Equally disturbing, however, is the revelation that the harshest features of the work requirement would be applied disproportionately to people of color. This is because the bill contains an out. Most Michiganders can only meet the work requirement if they work or are in education or training, but people living in counties with high unemployment (over 8.5 percent) can meet it by “actively seeking work.” While racially neutral on its face, in practice the provision means that people living in rural, largely white, counties with high unemployment will have an easier time meeting the requirement, while people living in majority African American cities like Detroit and Flint that have high unemployment but sit in counties where the unemployment rate falls below the 8.5 percent threshold will have a much tougher time meeting the requirement. The same holds true for Arab Americans and Muslims living in cities like Dearborn and Hamtramck.
These sorts of inequities are endemic to work requirements, and exacerbated by the Trump Administration’s decision to encourage local variation in how work requirements are applied.
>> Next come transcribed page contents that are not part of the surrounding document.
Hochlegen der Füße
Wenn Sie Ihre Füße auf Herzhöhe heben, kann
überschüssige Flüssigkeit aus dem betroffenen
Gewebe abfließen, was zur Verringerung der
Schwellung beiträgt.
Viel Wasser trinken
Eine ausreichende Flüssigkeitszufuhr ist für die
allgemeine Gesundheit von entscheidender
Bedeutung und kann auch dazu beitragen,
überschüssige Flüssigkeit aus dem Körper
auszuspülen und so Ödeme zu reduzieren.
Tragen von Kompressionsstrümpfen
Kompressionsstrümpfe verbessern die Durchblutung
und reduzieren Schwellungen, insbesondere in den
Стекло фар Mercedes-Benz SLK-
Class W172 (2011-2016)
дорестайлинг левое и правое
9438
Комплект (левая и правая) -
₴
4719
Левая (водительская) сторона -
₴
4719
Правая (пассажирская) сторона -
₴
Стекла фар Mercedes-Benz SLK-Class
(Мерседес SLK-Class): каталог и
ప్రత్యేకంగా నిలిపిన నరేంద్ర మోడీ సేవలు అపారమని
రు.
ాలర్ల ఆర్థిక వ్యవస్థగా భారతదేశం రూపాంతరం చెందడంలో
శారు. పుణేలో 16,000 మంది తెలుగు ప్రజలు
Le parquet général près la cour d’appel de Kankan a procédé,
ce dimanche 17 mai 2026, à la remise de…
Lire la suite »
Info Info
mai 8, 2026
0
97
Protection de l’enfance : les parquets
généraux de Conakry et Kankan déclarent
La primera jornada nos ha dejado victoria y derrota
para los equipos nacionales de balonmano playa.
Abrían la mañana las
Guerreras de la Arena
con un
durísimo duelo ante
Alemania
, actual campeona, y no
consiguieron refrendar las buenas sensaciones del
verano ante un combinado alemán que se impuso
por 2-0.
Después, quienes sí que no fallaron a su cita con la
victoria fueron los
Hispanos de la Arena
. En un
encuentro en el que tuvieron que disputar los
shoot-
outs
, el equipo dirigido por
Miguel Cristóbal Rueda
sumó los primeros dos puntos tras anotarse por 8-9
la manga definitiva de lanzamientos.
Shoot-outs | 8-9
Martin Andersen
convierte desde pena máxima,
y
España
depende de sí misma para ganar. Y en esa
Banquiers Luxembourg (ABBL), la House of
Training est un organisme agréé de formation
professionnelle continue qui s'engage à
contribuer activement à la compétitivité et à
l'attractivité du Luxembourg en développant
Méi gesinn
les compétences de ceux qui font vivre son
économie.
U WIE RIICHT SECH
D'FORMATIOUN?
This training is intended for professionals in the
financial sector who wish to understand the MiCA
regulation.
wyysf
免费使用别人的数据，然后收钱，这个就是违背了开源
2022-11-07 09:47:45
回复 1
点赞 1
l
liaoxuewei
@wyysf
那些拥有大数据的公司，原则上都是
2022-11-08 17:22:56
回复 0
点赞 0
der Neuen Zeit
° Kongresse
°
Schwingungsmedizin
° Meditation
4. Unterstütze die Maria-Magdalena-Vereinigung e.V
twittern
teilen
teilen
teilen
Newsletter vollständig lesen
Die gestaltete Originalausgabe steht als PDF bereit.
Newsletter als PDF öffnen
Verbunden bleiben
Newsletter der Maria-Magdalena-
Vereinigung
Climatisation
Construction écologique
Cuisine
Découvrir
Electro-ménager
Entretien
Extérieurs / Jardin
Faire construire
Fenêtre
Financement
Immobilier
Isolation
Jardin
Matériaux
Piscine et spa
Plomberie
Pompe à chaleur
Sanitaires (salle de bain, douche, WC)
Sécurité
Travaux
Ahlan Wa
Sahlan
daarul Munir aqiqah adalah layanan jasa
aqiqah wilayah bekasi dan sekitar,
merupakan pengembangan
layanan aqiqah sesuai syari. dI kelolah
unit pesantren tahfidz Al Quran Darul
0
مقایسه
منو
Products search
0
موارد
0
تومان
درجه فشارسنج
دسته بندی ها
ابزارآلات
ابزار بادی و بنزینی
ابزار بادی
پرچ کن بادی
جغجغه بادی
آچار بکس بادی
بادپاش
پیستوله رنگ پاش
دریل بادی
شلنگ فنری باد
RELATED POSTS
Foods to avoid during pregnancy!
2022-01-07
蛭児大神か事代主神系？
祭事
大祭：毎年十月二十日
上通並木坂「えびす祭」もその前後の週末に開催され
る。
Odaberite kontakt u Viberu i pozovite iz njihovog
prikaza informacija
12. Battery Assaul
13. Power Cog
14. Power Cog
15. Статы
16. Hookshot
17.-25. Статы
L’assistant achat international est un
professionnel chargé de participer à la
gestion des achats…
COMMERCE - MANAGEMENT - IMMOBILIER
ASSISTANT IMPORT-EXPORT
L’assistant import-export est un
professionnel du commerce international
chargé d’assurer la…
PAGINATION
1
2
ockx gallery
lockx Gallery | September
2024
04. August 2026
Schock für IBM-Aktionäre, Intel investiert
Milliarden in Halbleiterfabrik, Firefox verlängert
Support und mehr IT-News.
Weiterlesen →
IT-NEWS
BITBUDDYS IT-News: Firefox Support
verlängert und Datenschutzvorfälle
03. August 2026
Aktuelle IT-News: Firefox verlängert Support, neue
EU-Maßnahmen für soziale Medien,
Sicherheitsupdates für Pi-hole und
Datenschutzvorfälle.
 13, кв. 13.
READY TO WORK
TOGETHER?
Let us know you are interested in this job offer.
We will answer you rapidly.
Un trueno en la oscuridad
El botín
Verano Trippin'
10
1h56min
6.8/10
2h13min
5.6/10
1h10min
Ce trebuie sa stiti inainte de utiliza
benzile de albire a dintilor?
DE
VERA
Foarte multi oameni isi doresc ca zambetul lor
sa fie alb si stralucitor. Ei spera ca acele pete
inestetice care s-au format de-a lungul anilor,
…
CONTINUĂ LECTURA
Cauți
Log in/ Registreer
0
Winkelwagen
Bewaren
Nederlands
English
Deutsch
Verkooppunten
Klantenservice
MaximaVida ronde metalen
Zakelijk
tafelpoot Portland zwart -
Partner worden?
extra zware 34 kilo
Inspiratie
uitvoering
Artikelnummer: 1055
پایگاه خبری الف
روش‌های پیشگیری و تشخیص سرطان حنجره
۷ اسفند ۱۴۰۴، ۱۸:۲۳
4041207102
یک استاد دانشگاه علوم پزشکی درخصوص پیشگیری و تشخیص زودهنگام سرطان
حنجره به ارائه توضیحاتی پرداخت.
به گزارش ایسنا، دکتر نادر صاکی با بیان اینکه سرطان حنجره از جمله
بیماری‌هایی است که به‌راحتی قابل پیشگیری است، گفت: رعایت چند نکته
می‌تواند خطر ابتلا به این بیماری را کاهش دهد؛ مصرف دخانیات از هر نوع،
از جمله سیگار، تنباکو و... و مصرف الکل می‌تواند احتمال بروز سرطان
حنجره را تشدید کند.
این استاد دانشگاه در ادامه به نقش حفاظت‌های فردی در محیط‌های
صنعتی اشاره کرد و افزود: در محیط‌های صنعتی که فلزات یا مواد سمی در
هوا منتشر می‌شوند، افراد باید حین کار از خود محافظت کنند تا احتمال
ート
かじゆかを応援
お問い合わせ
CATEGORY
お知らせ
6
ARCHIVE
As George Washington University professor Sara Rosenbaum, an expert on health law and policy, has noted, the permission of local variation allows for “enormous discrimination, really racial redlining.” This is because rural areas, which often have both larger white populations and higher unemployment, are more likely to benefit from any geographic exemptions to work requirements. Urban areas, where many people of color live, will generally be subject to work requirements, despite the fact that communities of color often have high unemployment rates even within cities where unemployment rates may be relatively low.
The Michigan legislation shows how this racial redlining could work in practice. In states like Kentucky that have already received approval to institute Medicaid work requirements, similar racial redlining could go into effect as early as this summer.
Instead of imposing work requirements that do not help people find and keep good jobs, legislators should expand access to programs that do – including child care assistance, education and training, and, indeed, health care.
Elisa Minoff is a policy analyst at CSSP.